The long debate over the costs and benefits of the multimillion-dollar project became a watershed event, displaying to Nepalis and critics of big dams the world over how forces outside the government could influence a nation’s development. In the face of a powerful anti-Arun campaign, few noticed demands made by local pro-Arun groups. Such experiences reinforce fears among governments of developing countries that trans-national NGO networks are but another means for rich countries to monopolize global debates. The second point in Edwards’ plan is that NGOs should be able to participate in global governance in return for agreeing to a set of transparent, minimum standards that would make them accountable for their integrity and performance, he says. These would be monitored largely through self-regulation. Third, a level playing field must be created for all NGOs, which means more opportunities for groups from developing countries to operate in the international arena, which has been dominated by NGOs from rich countries.

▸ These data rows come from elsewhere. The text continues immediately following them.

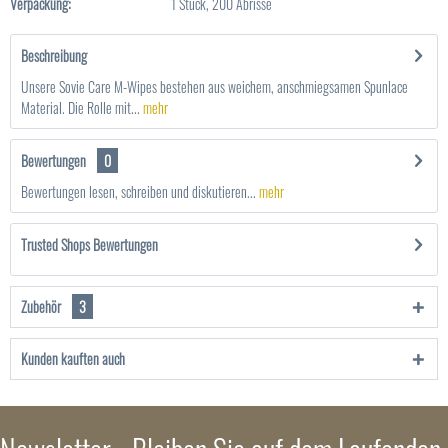
Verpackung:
1 Stück, 200 Abrisse
Beschreibung
Unsere Sovie Care M-Wipes bestehen aus weichem, anschmiegsamen Spunlace
Material. Die Rolle mit...
mehr
Bewertungen
0
Bewertungen lesen, schreiben und diskutieren...
mehr
Trusted Shops Bewertungen
Zubehör
3
Kunden kauften auch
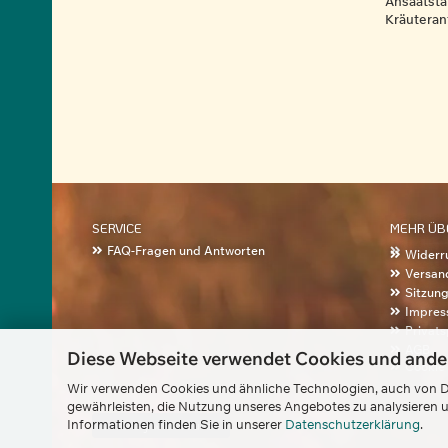
Ansaatstär
Kräuterant
SERVICE
MEHR ÜBE
FAQ-Fragen und Antworten
Widerru
Versan
Sitzun
Impres
Privat
AGB
Diese Webseite verwendet Cookies und ande
Cookie 
Wir verwenden Cookies und ähnliche Technologien, auch von Dr
gewährleisten, die Nutzung unseres Angebotes zu analysieren u
Informationen finden Sie in unserer
Datenschutzerklärung
.
Vertrag widerrufen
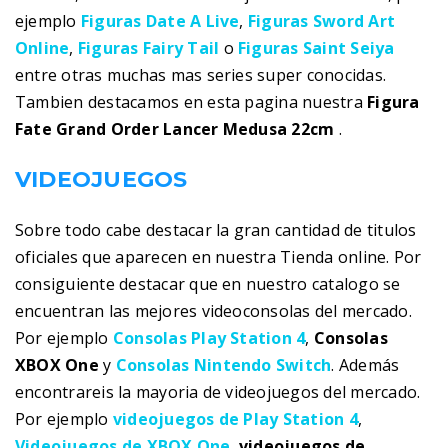
ejemplo
Figuras Date A Live
,
Figuras Sword Art
Online
,
Figuras Fairy Tail
o
Figuras Saint Seiya
entre otras muchas mas series super conocidas.
Tambien destacamos en esta pagina nuestra
Figura
Fate Grand Order Lancer Medusa 22cm
.
VIDEOJUEGOS
Sobre todo cabe destacar la gran cantidad de titulos
oficiales que aparecen en nuestra Tienda online. Por
consiguiente destacar que en nuestro catalogo se
encuentran las mejores videoconsolas del mercado.
Por ejemplo
Consolas Play Station 4
,
Consolas
XBOX One
y
Consolas Nintendo Switch
. Además
encontrareis la mayoria de videojuegos del mercado.
Por ejemplo
videojuegos de Play Station 4
,
Videojuegos de XBOX One
,
videojuegos de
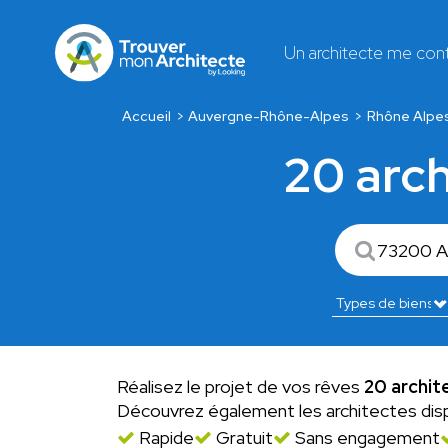
Un architecte me con
Accueil
Auvergne-Rhône-Alpes
Rhône Alpe
20 arch
Réalisez le projet de vos rêves
20 archite
Découvrez également les architectes dis
Rapide
Gratuit
Sans engagement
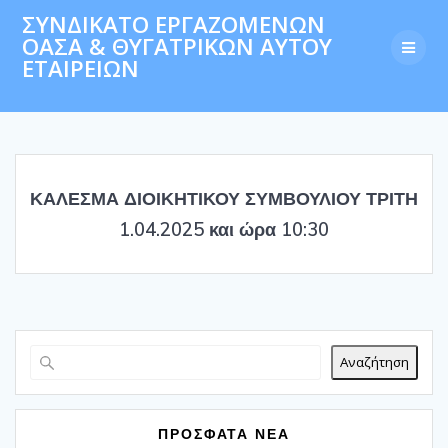
Skip
ΣΥΝΔΙΚΑΤΟ ΕΡΓΑΖΟΜΕΝΩΝ
to
ΟΑΣΑ & ΘΥΓΑΤΡΙΚΩΝ ΑΥΤΟΥ
content
ΕΤΑΙΡΕΙΩΝ
ΚΑΛΕΣΜΑ ΔΙΟΙΚΗΤΙΚΟΥ ΣΥΜΒΟΥΛΙΟΥ ΤΡΙΤΗ
1.04.2025 και ώρα 10:30
Αναζήτηση
ΠΡΟΣΦΑΤΑ ΝΕΑ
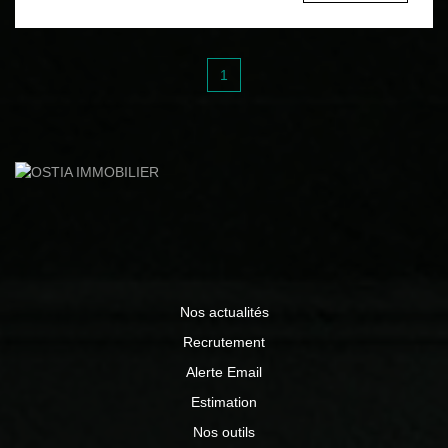
Chauffage PAC Terrain clos env.1000m² avec piscine hors
sol, terrasse avec pergola, terrain de pétanque Cabanon
de jardin en 15m² Cour intérieure pour stationnement 2
véhicules (pas de garage) 295 000 € honoraires inclus
1
charge vendeur Contactez Vincent TRABONA 06 82 71
10 11, agent commercial immatriculé au RSAC ST
ETIENNE 482 048 766 www.ostiaimmobilier.fr Les
informations sur les risques auxquels ce bien est exposé
sont disponibles sur le site Géorisques :
www.georisques.gouv.fr
Nos actualités
Recrutement
Alerte Email
Estimation
Nos outils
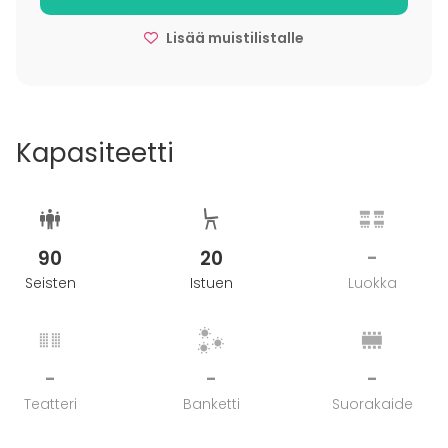
Lisää muistilistalle
Kapasiteetti
90
20
-
Seisten
Istuen
Luokka
-
-
-
Teatteri
Banketti
Suorakaide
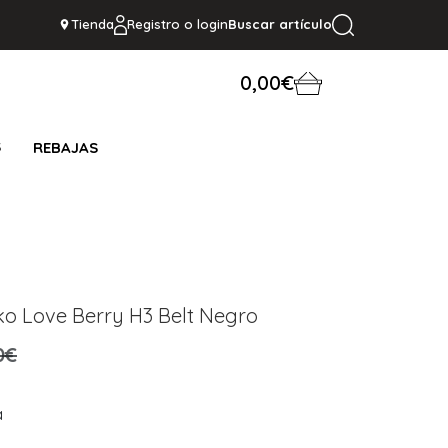
Tienda
Registro o login
Buscar artículo
0,00€
S
REBAJAS
ko Love Berry H3 Belt Negro
0€
a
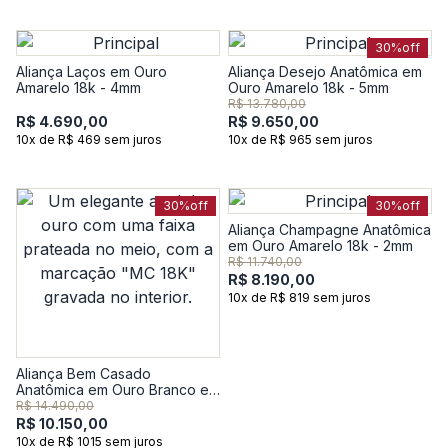
30%
off
Aliança Laços em Ouro
Aliança Desejo Anatômica em
Amarelo 18k - 4mm
Ouro Amarelo 18k - 5mm
R$ 13.780,00
R$ 4.690,00
R$ 9.650,00
10x de R$ 469 sem juros
10x de R$ 965 sem juros
30%
off
30%
off
Aliança Champagne Anatômica
em Ouro Amarelo 18k - 2mm
R$ 11.740,00
R$ 8.190,00
10x de R$ 819 sem juros
Aliança Bem Casado
Anatômica em Ouro Branco e
Ouro Amarelo 18k - 3mm
R$ 14.490,00
R$ 10.150,00
10x de R$ 1015 sem juros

But to others, these sorts of demands for “proper representation” threaten to defeat the very purpose of having NGOs: to harness voices and resources outside the realm of governments and officialdom. From a human rights’ perspective, NGOs represent the conscience of a society, a legitimate, alternative force that questions the consequences of government action, and inaction, argues Melissa Upreti, whose New York-based human rights organization operates extensively in Africa, Asia, Latin America and the United States. Some people might not understand that role, she adds, admitting that in the fierce competition for limited resources, some NGOs might not always act ethically in their dealings with vulnerable peoples.
Upreti, who stressed that her comments reflected her personal views only, backs “a certain degree of self regulation,” but also says, “NGOs must not become so absorbed in this that they lose sight of their true role. This too is a form of corruption, and the strongest solution for this problem would seem to lie in creating a culture of accountability and greater transparency within the NGO community.” At its first meeting early this month, Cardoso’s panel said it was time to take a fresh look at the relationship between civil society and the United Nations. It will spend a year on that task before submitting its recommendations to Secretary-General Kofi Annan.
“It will be interesting to see what results they [the panel] come up with in terms of how to increase representation of the civil society,” says Kevin Kennedy, who is coordinating the panel’s activities. “Questions have been raised. [There needs to be] a certain set of basic legal guidelines to which all NGOs will have to be accountable, and a recognition at the same time [that] NGOs need some freedom to work effectively.”